本日、相続手続きのご依頼であるお客様が税理士の先生と一緒にお見えになられました。
早速、税理士の先生が作成された遺産分割協議書を拝見したところ、自宅や貸家の他に、山林が数十筆ありました。しかも、1筆が5000㎡を超えるものばかり・・・。
名義変更の手続きをすすめるために相続登記のご説明を差し上げたところ、「山林は登記せず放置します・・」とおっしゃられました。
聞くところによると、山林を持っている近隣の方も相続登記を放置していて、登記されている所有者がすでに何代も前の方で現在の所有者は誰だかまったくわからない状況とのこと。

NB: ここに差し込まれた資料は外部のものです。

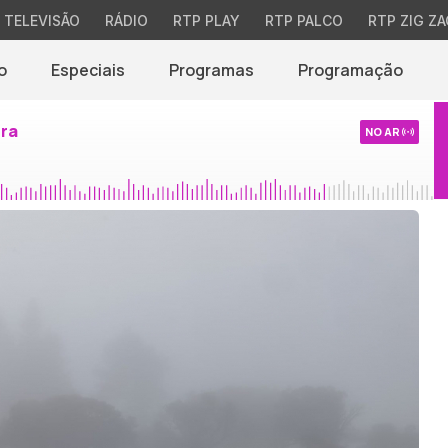
TELEVISÃO
RÁDIO
RTP PLAY
RTP PALCO
RTP ZIG ZA
o
Especiais
Programas
Programação
ira
NO AR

登記をしなくても、相続財産である以上相続人に所有者としての責任がかかる場合があることはご説明したのですが、相続人からすると使えず売れもしない山林の名義書き換えに費用をかけてまで手続きしようとは思いませんよね。
このように所有者が不明となっていき、山林の手入れが疎かになってくることで、災害時に土砂崩れや倒木などを引き起こすことにもつながりかねません。
現在の民法では、所有権を放棄することは認められていないため、第三者へ所有権を移転しなければ、所有者としての責任から免れることはできません。やはり、所有者不明の土地を新たに生み出さないために、一定の要件で所有権が放棄できるような政策は絶対に必要となりますね。
日本の国土の3分の2は森林と言われてますので、この問題を放置することによる将来の弊害は相当なものとなりそうです・・・・。